Proanthocyanidin‐Rich Cranberry Extract Lowers Glycemia in Established Obesity by Delaying Glucose Absorption

ABSTRACT

Dietary polyphenols, including proanthocyanidins, have emerged as potential modulators of metabolic health. Evidence supports benefits on glucose and hepatic metabolism in diet‐induced obesity. However, reported effects vary widely across polyphenol sources and experimental design, and the key physiological mediators of benefit in established obesity remain incompletely defined. Moreover, ambient temperature, a key determinant of metabolic phenotype that may influence therapeutic responses, is rarely considered. Here we aim to determine the metabolic effects and mechanisms of action of a proanthocyanidin‐rich cranberry extract (PRCE) in established diet‐induced obesity under cold (10°C) and thermoneutral (30°C) housing conditions.
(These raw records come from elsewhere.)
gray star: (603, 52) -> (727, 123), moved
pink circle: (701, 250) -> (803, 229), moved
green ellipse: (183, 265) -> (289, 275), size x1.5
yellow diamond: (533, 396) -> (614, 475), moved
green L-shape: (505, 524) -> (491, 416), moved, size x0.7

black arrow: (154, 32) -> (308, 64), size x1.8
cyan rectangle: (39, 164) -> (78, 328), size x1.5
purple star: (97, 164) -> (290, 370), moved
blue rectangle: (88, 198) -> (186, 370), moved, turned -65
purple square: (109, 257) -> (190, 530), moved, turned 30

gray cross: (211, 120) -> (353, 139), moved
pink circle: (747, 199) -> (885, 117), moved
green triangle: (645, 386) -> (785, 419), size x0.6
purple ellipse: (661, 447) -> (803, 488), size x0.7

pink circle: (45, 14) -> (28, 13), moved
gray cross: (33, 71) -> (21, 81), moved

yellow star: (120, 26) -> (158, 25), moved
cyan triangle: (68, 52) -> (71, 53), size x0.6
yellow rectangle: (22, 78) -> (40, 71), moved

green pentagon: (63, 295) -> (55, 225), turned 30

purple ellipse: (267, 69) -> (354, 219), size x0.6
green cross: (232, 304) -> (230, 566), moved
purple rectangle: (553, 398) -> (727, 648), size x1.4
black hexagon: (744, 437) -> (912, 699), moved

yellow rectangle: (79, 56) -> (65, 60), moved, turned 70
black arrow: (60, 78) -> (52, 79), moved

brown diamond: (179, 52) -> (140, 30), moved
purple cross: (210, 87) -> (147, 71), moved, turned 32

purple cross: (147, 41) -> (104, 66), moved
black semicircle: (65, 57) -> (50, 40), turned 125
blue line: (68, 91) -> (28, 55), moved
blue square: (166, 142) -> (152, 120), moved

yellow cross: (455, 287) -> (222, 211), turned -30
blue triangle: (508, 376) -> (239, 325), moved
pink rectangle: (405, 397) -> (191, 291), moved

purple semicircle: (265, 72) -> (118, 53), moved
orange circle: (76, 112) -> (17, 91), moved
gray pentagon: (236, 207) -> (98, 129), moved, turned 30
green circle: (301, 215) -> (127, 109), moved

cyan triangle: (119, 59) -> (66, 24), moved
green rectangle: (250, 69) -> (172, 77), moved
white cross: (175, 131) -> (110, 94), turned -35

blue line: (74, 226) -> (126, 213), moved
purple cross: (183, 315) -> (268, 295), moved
Male mice with established obesity were supplemented with PRCE or vehicle while housed at 10°C or 30°C. Metabolic phenotyping included body composition, glucose homeostasis, intestinal carbohydrate digestion and glucose absorption, circadian profiling of peripheral and central clocks, and gut microbiota analysis. PRCE supplementation significantly improved glycemia and glucose tolerance independently of temperature, without altering body weight, adiposity, thermogenic gene expression, or circadian expression of clock genes centrally and peripherally. Mechanistically, PRCE inhibited α‐amylase activity and delayed early intestinal glucose absorption. These effects were accompanied by selective remodeling of the gut microbiota, including increased abundance of Akkermansia muciniphila . We conclude that PRCE improves glucose homeostasis in established obesity through intestinal mechanisms involving reduced carbohydrate digestion, delayed glucose absorption, and selective remodeling of the gut microbiota.